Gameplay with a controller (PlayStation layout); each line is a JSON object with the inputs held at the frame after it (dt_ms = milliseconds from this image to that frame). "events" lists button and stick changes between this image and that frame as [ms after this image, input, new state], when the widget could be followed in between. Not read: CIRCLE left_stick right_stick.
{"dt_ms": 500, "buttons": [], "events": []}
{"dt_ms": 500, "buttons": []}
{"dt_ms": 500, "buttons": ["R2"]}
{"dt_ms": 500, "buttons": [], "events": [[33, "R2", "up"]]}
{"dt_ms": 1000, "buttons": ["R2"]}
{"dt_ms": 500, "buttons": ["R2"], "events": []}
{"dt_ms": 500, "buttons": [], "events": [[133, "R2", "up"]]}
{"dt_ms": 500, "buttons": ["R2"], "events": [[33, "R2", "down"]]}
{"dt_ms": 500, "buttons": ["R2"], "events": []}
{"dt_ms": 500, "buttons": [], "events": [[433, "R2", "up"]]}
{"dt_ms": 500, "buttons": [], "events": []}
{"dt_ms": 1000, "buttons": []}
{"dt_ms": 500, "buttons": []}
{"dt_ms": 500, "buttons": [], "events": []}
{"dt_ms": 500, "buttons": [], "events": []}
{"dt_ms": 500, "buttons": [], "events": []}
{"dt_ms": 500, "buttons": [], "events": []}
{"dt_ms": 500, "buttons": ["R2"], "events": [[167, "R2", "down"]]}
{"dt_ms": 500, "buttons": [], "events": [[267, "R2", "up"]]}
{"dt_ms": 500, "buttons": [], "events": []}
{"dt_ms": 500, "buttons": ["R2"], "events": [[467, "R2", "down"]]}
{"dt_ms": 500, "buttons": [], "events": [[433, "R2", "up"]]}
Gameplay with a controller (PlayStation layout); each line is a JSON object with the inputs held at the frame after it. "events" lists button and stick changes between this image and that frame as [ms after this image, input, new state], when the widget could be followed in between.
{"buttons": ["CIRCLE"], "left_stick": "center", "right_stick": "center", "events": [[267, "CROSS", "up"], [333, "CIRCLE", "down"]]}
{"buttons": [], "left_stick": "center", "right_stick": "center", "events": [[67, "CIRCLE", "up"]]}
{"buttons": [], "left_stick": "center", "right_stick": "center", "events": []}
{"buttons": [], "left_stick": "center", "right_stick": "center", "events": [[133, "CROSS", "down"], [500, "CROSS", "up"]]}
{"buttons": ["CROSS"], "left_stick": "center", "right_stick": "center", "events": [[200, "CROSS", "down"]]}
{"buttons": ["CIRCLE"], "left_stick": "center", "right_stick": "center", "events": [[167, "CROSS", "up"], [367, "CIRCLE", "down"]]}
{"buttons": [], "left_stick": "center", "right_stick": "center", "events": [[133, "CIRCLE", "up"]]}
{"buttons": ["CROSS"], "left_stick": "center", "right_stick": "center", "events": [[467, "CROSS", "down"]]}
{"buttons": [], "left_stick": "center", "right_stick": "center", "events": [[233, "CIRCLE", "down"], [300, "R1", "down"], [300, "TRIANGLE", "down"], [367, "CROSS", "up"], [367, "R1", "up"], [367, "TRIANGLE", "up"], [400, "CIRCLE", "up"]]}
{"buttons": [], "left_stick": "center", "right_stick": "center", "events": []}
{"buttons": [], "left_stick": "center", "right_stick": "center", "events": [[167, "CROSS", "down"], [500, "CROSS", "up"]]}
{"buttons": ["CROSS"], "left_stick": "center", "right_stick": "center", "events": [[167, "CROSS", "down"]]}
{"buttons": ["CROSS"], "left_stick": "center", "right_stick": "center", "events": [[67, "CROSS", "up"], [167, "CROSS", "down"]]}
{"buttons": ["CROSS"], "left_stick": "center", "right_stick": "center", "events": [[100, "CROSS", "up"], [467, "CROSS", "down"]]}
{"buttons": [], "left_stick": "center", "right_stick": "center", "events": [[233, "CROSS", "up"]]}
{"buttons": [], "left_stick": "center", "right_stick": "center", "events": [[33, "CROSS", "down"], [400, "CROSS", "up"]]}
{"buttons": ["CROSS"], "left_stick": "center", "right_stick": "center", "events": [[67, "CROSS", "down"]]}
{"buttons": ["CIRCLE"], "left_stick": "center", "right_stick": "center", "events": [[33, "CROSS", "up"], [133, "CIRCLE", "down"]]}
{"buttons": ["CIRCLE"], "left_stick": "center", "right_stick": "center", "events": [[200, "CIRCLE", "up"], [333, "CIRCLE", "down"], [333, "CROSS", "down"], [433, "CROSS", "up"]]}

#####

### WORK INSTRUCTIONS
Word for word, restate the whole of the material above.

### RESULT OF THIS TASK
Gameplay with a controller (PlayStation layout); each line is a JSON object with the inputs held at the frame after it (dt_ms = milliseconds from this image to that frame). "events" lists button and stick changes between this image and that frame as [ms after this image, input, new state], when the widget could be followed in between. Not read: CIRCLE left_stick right_stick.
{"dt_ms": 500, "buttons": [], "events": []}
{"dt_ms": 500, "buttons": []}
{"dt_ms": 500, "buttons": ["R2"]}
{"dt_ms": 500, "buttons": [], "events": [[33, "R2", "up"]]}
{"dt_ms": 1000, "buttons": ["R2"]}
{"dt_ms": 500, "buttons": ["R2"], "events": []}
{"dt_ms": 500, "buttons": [], "events": [[133, "R2", "up"]]}
{"dt_ms": 500, "buttons": ["R2"], "events": [[33, "R2", "down"]]}
{"dt_ms": 500, "buttons": ["R2"], "events": []}
{"dt_ms": 500, "buttons": [], "events": [[433, "R2", "up"]]}
{"dt_ms": 500, "buttons": [], "events": []}
{"dt_ms": 1000, "buttons": []}
{"dt_ms": 500, "buttons": []}
{"dt_ms": 500, "buttons": [], "events": []}
{"dt_ms": 500, "buttons": [], "events": []}
{"dt_ms": 500, "buttons": [], "events": []}
{"dt_ms": 500, "buttons": [], "events": []}
{"dt_ms": 500, "buttons": ["R2"], "events": [[167, "R2", "down"]]}
{"dt_ms": 500, "buttons": [], "events": [[267, "R2", "up"]]}
{"dt_ms": 500, "buttons": [], "events": []}
{"dt_ms": 500, "buttons": ["R2"], "events": [[467, "R2", "down"]]}
{"dt_ms": 500, "buttons": [], "events": [[433, "R2", "up"]]}
Gameplay with a controller (PlayStation layout); each line is a JSON object with the inputs held at the frame after it. "events" lists button and stick changes between this image and that frame as [ms after this image, input, new state], when the widget could be followed in between.
{"buttons": ["CIRCLE"], "left_stick": "center", "right_stick": "center", "events": [[267, "CROSS", "up"], [333, "CIRCLE", "down"]]}
{"buttons": [], "left_stick": "center", "right_stick": "center", "events": [[67, "CIRCLE", "up"]]}
{"buttons": [], "left_stick": "center", "right_stick": "center", "events": []}
{"buttons": [], "left_stick": "center", "right_stick": "center", "events": [[133, "CROSS", "down"], [500, "CROSS", "up"]]}
{"buttons": ["CROSS"], "left_stick": "center", "right_stick": "center", "events": [[200, "CROSS", "down"]]}
{"buttons": ["CIRCLE"], "left_stick": "center", "right_stick": "center", "events": [[167, "CROSS", "up"], [367, "CIRCLE", "down"]]}
{"buttons": [], "left_stick": "center", "right_stick": "center", "events": [[133, "CIRCLE", "up"]]}
{"buttons": ["CROSS"], "left_stick": "center", "right_stick": "center", "events": [[467, "CROSS", "down"]]}
{"buttons": [], "left_stick": "center", "right_stick": "center", "events": [[233, "CIRCLE", "down"], [300, "R1", "down"], [300, "TRIANGLE", "down"], [367, "CROSS", "up"], [367, "R1", "up"], [367, "TRIANGLE", "up"], [400, "CIRCLE", "up"]]}
{"buttons": [], "left_stick": "center", "right_stick": "center", "events": []}
{"buttons": [], "left_stick": "center", "right_stick": "center", "events": [[167, "CROSS", "down"], [500, "CROSS", "up"]]}
{"buttons": ["CROSS"], "left_stick": "center", "right_stick": "center", "events": [[167, "CROSS", "down"]]}
{"buttons": ["CROSS"], "left_stick": "center", "right_stick": "center", "events": [[67, "CROSS", "up"], [167, "CROSS", "down"]]}
{"buttons": ["CROSS"], "left_stick": "center", "right_stick": "center", "events": [[100, "CROSS", "up"], [467, "CROSS", "down"]]}
{"buttons": [], "left_stick": "center", "right_stick": "center", "events": [[233, "CROSS", "up"]]}
{"buttons": [], "left_stick": "center", "right_stick": "center", "events": [[33, "CROSS", "down"], [400, "CROSS", "up"]]}
{"buttons": ["CROSS"], "left_stick": "center", "right_stick": "center", "events": [[67, "CROSS", "down"]]}
{"buttons": ["CIRCLE"], "left_stick": "center", "right_stick": "center", "events": [[33, "CROSS", "up"], [133, "CIRCLE", "down"]]}
{"buttons": ["CIRCLE"], "left_stick": "center", "right_stick": "center", "events": [[200, "CIRCLE", "up"], [333, "CIRCLE", "down"], [333, "CROSS", "down"], [433, "CROSS", "up"]]}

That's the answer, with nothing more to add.